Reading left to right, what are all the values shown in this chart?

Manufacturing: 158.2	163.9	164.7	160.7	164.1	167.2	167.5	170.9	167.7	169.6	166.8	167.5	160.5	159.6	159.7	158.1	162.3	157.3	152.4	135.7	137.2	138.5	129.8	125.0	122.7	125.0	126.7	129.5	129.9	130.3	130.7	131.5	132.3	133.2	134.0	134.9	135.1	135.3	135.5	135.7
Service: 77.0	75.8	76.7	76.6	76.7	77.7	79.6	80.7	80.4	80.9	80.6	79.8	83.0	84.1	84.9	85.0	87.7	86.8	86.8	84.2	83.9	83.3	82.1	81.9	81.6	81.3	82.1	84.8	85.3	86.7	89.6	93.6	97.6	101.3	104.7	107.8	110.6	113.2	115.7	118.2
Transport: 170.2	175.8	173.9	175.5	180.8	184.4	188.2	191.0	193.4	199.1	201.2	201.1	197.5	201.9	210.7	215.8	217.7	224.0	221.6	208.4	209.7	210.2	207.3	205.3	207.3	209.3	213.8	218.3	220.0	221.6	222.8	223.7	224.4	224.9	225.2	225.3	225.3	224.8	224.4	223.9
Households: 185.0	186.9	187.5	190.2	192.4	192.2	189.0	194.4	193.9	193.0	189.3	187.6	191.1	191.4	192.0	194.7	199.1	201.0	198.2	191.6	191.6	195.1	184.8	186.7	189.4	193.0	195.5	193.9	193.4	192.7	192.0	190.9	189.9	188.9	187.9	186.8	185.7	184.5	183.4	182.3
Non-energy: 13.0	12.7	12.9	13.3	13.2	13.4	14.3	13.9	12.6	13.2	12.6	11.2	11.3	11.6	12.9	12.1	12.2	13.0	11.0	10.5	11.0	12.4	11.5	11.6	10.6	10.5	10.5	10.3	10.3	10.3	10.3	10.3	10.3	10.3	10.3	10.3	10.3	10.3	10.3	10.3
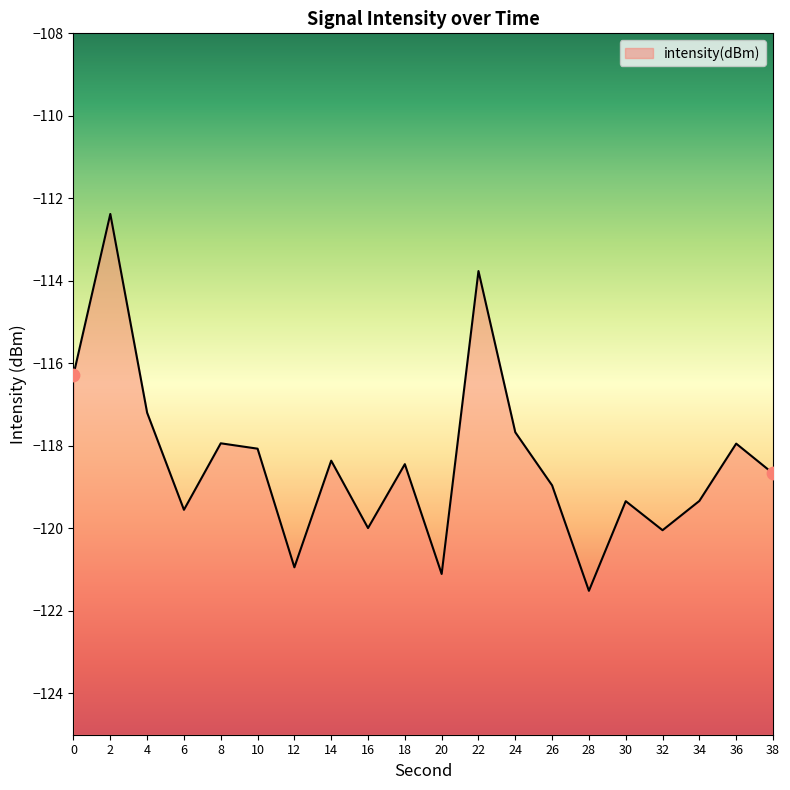

Between 16 and 34, which is larger?

34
+===+
» **What you are asked to do**:
Pull out each line of the material above that contains the word "chart".

» **Result of this exercise**:
Reading left to right, what are all the values shown in this chart?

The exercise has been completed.